FDA Rejects Regenxbio’s AAV Gene Therapy RGX-121 for Hunter Syndrome

Feb. 9, 2026- The U.S. Food and Drug Administration has rejected RGX-121, an investigational AAV gene therapy developed by Regenxbio for the treatment of Hunter syndrome (MPS II), citing concerns related to clinical trial design and endpoint selection.

According to a Feb. 9 company release, the FDA questioned whether RGX-121’s clinical program adequately defined the patient population and raised issues with the use of a natural history control arm and a biomarker surrogate endpoint to support accelerated approval. RGX-121 is an AAV9-based gene therapy designed to deliver a functional copy of the iduronate 2-sulfatase (IDS) gene to the central nervous system.

The decision followed a delayed Prescription Drug User Fee Act (PDUFA) date of Feb. 8, 2026, which had been extended from an earlier Nov. 9, 2025 deadline. The FDA had accepted the one-time AAV gene therapy for accelerated approval consideration in May 2025.

Regenxbio said it provided additional clinical and biomarker data during the review process and believes these data addressed the FDA’s concerns. The company now plans to resubmit the AAV gene therapy application with longer-term follow-up data as quickly as possible.

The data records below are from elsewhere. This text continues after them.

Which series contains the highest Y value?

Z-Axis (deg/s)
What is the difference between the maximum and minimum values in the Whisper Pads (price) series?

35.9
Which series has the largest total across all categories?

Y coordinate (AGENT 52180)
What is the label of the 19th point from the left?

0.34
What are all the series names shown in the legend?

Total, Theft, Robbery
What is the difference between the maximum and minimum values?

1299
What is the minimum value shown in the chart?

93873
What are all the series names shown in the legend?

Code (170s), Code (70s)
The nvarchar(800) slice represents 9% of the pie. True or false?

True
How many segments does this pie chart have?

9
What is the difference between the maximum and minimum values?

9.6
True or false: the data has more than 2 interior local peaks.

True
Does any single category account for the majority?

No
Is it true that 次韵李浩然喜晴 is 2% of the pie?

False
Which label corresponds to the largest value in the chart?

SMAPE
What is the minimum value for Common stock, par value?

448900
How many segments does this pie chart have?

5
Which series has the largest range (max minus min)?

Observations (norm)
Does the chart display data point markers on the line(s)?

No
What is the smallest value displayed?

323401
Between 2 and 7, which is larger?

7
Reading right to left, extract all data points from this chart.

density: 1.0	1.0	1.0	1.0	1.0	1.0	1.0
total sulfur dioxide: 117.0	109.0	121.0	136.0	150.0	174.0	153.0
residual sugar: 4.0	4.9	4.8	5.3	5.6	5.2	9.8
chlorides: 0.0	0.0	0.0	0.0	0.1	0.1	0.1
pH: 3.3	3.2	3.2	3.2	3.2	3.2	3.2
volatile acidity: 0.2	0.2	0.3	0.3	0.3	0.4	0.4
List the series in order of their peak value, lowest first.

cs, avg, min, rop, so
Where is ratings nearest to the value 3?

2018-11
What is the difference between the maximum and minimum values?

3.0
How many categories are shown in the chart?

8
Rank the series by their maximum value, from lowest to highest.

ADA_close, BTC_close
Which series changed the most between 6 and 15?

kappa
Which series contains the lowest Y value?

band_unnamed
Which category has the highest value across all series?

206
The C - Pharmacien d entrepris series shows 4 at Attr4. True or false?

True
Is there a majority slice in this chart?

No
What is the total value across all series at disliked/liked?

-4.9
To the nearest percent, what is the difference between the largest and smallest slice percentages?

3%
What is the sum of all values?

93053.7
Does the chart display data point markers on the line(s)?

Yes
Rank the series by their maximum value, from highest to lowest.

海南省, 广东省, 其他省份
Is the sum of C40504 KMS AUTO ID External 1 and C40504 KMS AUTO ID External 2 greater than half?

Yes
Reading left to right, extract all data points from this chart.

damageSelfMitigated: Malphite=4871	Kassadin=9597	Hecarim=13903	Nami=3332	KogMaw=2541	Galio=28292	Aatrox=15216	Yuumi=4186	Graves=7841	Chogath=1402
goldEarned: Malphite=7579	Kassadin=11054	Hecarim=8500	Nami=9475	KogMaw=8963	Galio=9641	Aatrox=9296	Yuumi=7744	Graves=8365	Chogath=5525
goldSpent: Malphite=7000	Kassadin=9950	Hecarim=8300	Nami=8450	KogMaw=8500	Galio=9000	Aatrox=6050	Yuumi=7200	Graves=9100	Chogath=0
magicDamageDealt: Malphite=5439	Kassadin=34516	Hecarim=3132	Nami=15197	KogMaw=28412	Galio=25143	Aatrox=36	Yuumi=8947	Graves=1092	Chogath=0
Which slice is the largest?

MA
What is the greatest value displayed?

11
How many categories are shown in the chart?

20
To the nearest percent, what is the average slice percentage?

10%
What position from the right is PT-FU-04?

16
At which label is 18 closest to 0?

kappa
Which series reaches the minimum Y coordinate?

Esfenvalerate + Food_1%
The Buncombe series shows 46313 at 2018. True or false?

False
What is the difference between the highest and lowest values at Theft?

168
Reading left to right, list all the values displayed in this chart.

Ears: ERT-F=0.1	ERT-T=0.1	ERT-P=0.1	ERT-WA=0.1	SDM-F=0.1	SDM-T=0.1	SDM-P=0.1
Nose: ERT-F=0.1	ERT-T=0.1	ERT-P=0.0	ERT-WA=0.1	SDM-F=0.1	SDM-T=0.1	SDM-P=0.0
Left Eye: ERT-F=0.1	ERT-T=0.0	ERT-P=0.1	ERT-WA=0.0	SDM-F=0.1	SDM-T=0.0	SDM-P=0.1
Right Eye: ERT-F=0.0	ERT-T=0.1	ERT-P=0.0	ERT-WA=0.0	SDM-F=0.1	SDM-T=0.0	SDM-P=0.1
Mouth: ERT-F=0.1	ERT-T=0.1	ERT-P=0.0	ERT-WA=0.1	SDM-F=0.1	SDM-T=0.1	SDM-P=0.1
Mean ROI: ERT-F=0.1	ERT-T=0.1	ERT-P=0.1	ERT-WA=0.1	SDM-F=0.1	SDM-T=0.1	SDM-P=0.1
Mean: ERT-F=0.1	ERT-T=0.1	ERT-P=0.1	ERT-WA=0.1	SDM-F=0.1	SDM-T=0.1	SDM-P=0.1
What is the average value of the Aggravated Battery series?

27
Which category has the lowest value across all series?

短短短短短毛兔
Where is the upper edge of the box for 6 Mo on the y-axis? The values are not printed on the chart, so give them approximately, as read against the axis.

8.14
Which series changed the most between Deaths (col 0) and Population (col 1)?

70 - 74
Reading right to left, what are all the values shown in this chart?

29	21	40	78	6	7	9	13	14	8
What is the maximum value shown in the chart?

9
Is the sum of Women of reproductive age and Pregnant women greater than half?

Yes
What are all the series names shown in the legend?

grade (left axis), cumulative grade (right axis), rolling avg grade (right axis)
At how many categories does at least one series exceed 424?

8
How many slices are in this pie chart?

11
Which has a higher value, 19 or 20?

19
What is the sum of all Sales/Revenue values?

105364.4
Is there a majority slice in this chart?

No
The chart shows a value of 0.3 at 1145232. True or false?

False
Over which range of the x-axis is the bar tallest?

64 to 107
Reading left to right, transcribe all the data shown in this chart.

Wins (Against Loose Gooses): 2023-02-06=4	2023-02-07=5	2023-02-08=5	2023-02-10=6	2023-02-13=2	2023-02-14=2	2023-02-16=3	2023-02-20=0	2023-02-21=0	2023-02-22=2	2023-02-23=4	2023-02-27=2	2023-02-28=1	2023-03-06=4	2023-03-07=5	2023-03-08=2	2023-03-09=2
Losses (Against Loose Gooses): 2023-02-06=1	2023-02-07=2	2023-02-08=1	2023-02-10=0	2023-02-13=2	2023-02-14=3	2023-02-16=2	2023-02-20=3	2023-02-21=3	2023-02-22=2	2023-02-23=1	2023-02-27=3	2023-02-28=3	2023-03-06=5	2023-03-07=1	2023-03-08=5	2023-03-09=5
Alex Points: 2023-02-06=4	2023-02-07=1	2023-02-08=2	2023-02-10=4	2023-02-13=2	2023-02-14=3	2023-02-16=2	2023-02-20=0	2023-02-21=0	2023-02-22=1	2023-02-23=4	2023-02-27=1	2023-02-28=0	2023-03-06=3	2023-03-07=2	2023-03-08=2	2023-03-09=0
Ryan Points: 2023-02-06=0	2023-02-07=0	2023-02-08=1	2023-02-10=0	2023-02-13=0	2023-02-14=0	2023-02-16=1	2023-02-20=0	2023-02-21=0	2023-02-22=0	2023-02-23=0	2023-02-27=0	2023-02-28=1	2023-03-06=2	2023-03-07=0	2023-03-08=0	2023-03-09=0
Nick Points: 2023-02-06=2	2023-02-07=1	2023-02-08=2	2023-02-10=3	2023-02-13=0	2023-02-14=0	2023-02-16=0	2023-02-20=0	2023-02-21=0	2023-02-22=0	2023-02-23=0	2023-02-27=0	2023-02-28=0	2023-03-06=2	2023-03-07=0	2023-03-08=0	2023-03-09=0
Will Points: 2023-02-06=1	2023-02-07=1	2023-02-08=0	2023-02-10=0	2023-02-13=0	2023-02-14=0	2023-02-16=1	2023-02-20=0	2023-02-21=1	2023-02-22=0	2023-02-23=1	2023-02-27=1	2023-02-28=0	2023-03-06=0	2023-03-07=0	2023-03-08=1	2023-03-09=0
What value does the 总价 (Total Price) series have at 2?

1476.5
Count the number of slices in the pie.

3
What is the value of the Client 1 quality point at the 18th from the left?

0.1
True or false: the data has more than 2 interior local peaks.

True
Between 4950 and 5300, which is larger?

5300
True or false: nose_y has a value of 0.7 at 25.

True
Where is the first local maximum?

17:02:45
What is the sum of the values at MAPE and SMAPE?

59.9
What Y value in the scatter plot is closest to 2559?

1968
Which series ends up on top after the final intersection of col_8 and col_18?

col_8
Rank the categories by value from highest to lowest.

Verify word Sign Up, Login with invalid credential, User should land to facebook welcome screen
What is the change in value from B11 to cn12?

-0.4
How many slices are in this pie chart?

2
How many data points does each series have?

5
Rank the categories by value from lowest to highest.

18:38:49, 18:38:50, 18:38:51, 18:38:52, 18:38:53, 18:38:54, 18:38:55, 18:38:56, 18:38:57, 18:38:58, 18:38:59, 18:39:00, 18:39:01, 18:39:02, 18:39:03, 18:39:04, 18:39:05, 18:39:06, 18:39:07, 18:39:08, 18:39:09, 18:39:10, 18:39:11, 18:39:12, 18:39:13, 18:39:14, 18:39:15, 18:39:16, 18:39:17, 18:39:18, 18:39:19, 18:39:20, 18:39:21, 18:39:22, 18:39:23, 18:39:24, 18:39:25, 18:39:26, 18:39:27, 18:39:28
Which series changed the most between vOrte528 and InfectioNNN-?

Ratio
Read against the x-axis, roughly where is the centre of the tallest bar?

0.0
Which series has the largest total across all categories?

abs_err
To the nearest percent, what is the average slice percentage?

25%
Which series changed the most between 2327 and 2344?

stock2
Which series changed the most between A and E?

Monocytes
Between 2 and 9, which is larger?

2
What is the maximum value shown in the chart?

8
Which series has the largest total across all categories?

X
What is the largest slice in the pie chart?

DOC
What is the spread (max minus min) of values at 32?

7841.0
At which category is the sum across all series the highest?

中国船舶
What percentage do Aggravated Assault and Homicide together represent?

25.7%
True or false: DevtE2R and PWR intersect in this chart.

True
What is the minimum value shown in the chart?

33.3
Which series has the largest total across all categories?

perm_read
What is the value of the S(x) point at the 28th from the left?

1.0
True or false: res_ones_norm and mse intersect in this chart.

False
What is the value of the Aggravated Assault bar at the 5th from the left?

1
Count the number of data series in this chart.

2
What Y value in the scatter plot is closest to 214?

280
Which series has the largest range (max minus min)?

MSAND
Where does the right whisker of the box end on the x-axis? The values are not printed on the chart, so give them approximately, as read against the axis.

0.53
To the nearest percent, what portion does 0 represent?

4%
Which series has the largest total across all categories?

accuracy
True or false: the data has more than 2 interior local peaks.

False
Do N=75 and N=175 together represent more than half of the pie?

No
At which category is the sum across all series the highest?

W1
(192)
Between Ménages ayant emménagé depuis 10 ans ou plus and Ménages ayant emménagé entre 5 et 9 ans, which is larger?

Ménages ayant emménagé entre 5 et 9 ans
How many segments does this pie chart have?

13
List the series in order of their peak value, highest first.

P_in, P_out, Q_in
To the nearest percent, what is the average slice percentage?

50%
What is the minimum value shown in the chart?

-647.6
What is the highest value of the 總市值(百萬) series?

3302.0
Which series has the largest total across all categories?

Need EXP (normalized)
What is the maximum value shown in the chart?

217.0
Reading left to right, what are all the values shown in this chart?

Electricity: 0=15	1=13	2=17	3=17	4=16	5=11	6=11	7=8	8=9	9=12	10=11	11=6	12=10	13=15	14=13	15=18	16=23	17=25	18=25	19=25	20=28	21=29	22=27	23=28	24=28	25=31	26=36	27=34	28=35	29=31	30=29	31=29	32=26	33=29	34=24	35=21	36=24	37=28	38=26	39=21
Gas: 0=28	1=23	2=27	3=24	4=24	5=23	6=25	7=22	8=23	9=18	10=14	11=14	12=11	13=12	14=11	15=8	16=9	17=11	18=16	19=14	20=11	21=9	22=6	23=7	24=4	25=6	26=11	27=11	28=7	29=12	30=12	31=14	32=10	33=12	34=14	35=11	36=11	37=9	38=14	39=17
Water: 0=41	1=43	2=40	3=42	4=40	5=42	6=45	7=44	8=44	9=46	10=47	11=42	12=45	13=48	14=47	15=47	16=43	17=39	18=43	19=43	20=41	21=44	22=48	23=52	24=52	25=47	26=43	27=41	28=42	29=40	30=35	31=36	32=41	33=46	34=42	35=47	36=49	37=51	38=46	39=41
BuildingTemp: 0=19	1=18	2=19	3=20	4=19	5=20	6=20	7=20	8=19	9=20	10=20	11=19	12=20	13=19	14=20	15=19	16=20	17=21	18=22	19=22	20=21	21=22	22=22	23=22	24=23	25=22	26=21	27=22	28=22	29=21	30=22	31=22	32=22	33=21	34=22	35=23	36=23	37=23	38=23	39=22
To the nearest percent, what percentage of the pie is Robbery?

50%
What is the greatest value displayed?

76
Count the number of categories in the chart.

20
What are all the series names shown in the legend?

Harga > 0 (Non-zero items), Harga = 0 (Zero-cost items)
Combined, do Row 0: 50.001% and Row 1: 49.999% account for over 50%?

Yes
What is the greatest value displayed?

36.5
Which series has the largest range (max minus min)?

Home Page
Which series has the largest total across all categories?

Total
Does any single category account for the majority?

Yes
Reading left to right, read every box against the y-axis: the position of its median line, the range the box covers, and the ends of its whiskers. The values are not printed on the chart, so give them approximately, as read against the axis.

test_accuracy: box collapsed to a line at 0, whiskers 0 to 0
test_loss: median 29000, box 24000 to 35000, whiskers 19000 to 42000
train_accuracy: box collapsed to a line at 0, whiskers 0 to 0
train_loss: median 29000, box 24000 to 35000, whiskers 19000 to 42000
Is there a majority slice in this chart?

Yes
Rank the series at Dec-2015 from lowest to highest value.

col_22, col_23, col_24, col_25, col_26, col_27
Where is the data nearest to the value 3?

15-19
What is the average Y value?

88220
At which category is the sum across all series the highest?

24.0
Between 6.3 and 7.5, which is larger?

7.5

The FDA-flagged biomarker, heparan sulfate, is widely used in AAV gene therapy development for lysosomal storage disorders and is broadly accepted by the research community as a potential surrogate endpoint. The agency previously completed pre-license and bioresearch monitoring inspections for RGX-121 without objection and did not raise safety concerns specific to the AAV9 vector used in the program.

Although RGX-121 was recently placed under a clinical hold following a brain tumor case in a patient treated with a separate Regenxbio program, the FDA confirmed that the rejection was not based on safety concerns related to RGX-121 or its AAV vector.

RGX-121 uses the same AAV9 capsid and promoter architecture employed across multiple central nervous system–targeted AAV gene therapies. AAV9 vectors have been administered to thousands of patients globally, with rare but recognized potential for genomic integration, a long-standing consideration in the AAV gene therapy field.

Hunter syndrome is an ultra-rare, progressive pediatric disease characterized by the accumulation of toxic glycosaminoglycans in the brain and peripheral tissues. Regenxbio has emphasized that early intervention with AAV-mediated gene delivery may be critical to preserving neurological function in affected children.